As The Verge tells us, on Tuesday April 10 Mark Zuckerberg appeared before a US Congressional hearing with the Senate Committee on Commerce, Science, and Transportation. It was expected that he would offer insights on how the Cambridge Analytica leak on Facebook came about, though some of the legislators present might have been keen to put the FB CEO on a spit regarding the incident. No dice there; Zuckerberg made a dignified apology for the scandal wrought with Analytica and made assurances that the company is taking serious stock over the policy gaps that allowed this whole thing to happen.

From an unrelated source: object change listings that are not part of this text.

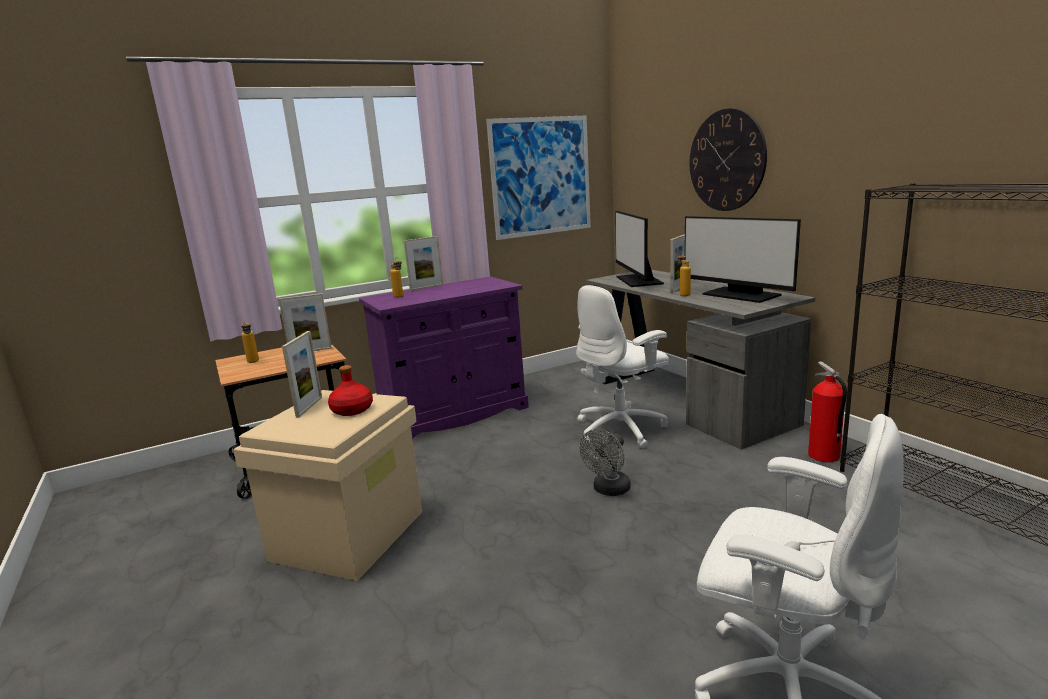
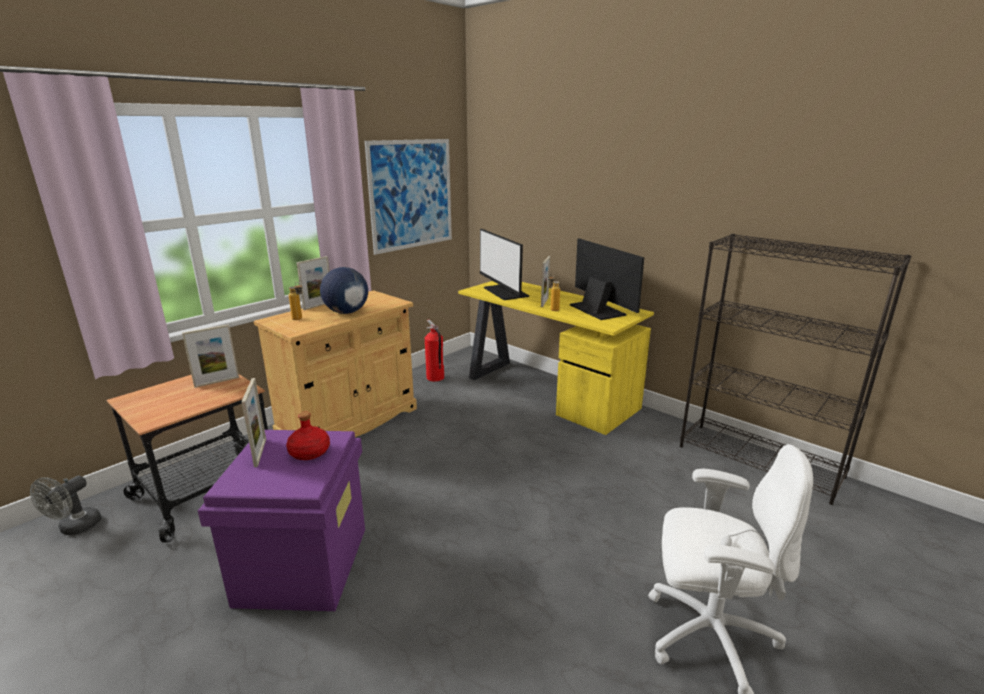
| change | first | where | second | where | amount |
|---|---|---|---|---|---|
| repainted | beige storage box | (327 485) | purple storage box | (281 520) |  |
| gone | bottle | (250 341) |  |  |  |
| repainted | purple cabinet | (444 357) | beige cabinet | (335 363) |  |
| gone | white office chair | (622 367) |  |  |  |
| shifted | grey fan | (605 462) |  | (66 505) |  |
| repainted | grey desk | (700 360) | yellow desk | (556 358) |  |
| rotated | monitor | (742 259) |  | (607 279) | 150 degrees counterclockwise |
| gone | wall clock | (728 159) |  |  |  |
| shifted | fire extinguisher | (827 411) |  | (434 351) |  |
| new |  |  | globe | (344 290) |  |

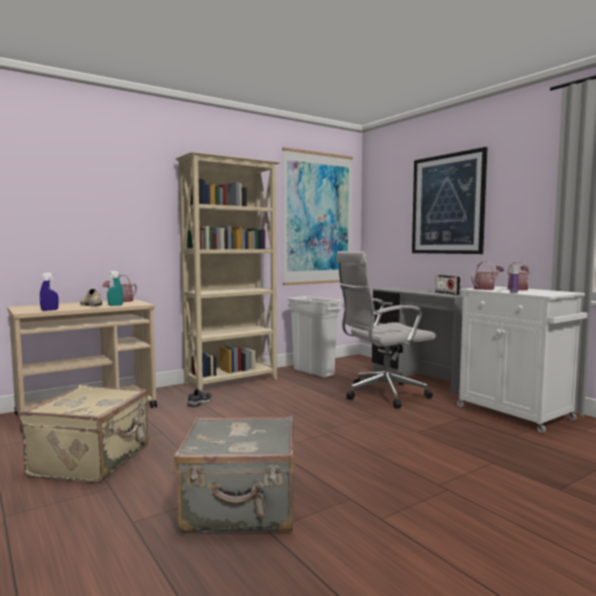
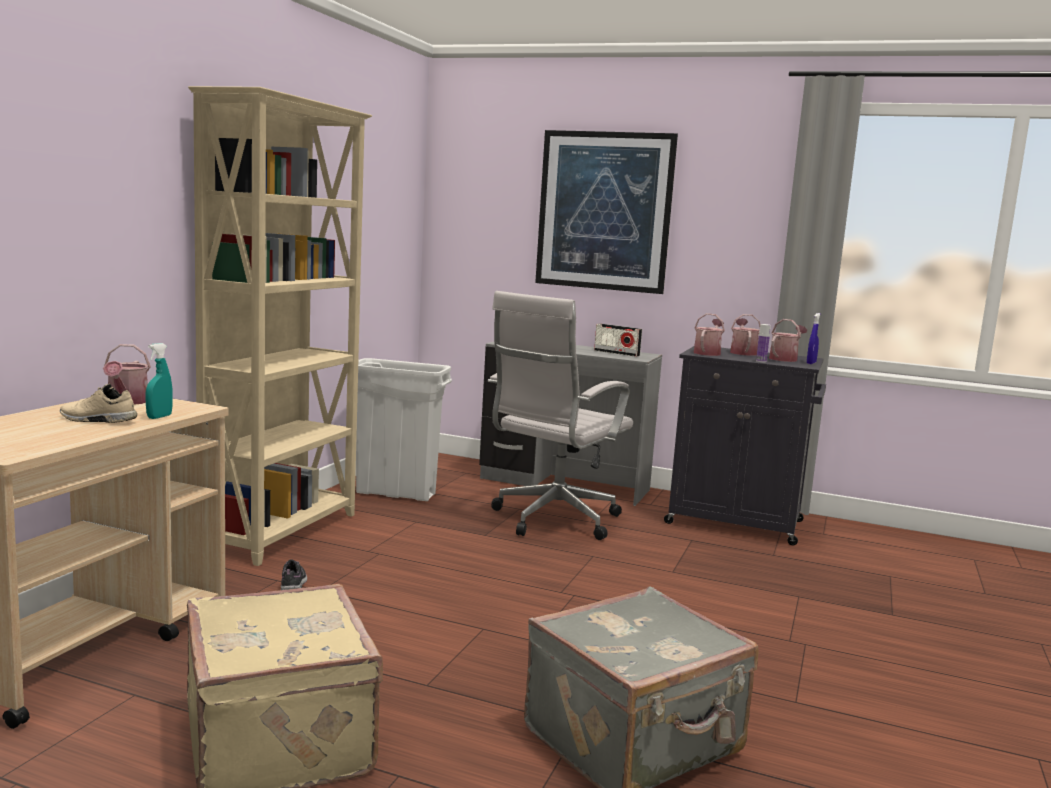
| change | first | where | second | where | amount |
|---|---|---|---|---|---|
| shifted | blue spray bottle | (49 292) |  | (813 338) |  |
| gone | picture | (317 216) |  |  |  |
| repainted | white cabinet | (522 359) | black cabinet | (745 445) |  |
| new |  |  | watering can | (788 340) |  |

“We didn’t take a broad enough view of our responsibility and that was a big mistake,” the 33-year-old Facebook head said in his statement during the hearing, even taking responsibility for the leaked user data and the alleged instances it has been misused since 2014. Over a five-hour Q&A with 44 Senators present, Zuckerberg answered questions (limited to 5 minutes per Senator) about how his social media network collects data, their position on internet company regulation, and more. When Sen. John Thune brought up trust issues with FB following the data leakage, Zuckerberg owned up to mistakes and promised reforms.
This makes for some interesting developments. Following the public reveal about the Cambridge Analytica leakage just last month, the turn of public perception against Facebook’s security of its users led to the company losing market value in tens of billions of dollars. Following the testimony of Mark Zuckerberg before Congress – the first day in two – FB stock seemed to make a rebound, with Tuesday’s stock finishing at a 4.5% rise. The effectiveness of his responses to various inquiries appears to stem from what was noticed as ignorance on the part of most Senators on how the Facebook platform actually works.
The general gist of the questioning was perhaps to make plain any involvement – or lack of – by the leaked FB user data to influence the outcome of not only the 2016 US elections, but that of several other countries around the world. Zuckerberg is expected to testify again on Wednesday.